Il existe des professeurs de faculté d’extrême gauche israéliens qui n’ont toujours pas admis l’existence d’une université juive de haut niveau en Samarie. Et pour tenter de nuire à l’établissement, installé depuis des années dans la ville d’Ariel, et qui a d’ailleurs acquis au fil des années une certaine notoriété, ils ont décidé de faire circuler une pétition en faveur d’un boycott. Dans le texte qu’ils publient, ils prétendent notamment que « Ariel est une implantation illégale » et ajoute encore qu’elle a été construite « à l’encontre des lois internationales et de la convention de Genève », signée par Israël. Ne se contentant pas de cette description, ils affirment encore qu’Ariel « se trouve sur des territoires occupés », à une petite distance de villages et de « camps de réfugiés » où vivent des Palestiniens « qui n’ont pas accès à l’Enseignement supérieur et qui, pour certains d’entre eux, n’ont même pas l’eau courante ». Les accusations ne s’arrêtent pas là.
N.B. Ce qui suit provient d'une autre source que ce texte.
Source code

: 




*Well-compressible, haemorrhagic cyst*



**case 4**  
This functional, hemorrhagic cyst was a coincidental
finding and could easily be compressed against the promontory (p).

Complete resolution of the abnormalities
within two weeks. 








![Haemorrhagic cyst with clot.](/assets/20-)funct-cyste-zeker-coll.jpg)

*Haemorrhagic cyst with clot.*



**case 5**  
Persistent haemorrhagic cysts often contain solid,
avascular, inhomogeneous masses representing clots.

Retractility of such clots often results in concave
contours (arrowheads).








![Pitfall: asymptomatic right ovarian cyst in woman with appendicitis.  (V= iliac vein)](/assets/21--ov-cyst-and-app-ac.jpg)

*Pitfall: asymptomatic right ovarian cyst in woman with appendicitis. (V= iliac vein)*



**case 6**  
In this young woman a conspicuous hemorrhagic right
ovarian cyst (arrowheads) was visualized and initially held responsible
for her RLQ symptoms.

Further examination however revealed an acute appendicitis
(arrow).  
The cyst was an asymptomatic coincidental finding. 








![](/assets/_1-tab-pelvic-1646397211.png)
Ils affirment en effet qu’on est confronté « à deux réalités qui provoquent une politique de l’apartheid ». Arrive ensuite l’allégation traditionnelle selon laquelle « la création d’Ariel a annulé toutes les chances de vivre un jour en paix dans cette région ». Il s’agit, sans aucun doute, d’une nouvelle provocation à laquelle ont réagi immédiatement le ministre de l’Education Guideon Saar (Likoud), et bien entendu la direction de l’établissement visé et les délégués des étudiants. Ils se sont tous élevés contre ce texte qui porte la signature de 155 enseignants d’universités israéliennes. Saar a publié un communiqué virulent dans lequel il indique : « Je condamne fermement ces tentatives de délégitimation. Il s’agit d’une provocation qui n’a pas de sens puisque les signataires n’ont pas l’intention, de toute façon, de participer aux activités de l’université d’Ariel ». Quant au conseil des directeurs d’universités, il a publié l’avis suivant : « Le boycott est un acte qui peut avoir des conséquences fâcheuses sur la liberté d’expression et sur la coopération entre les universités ».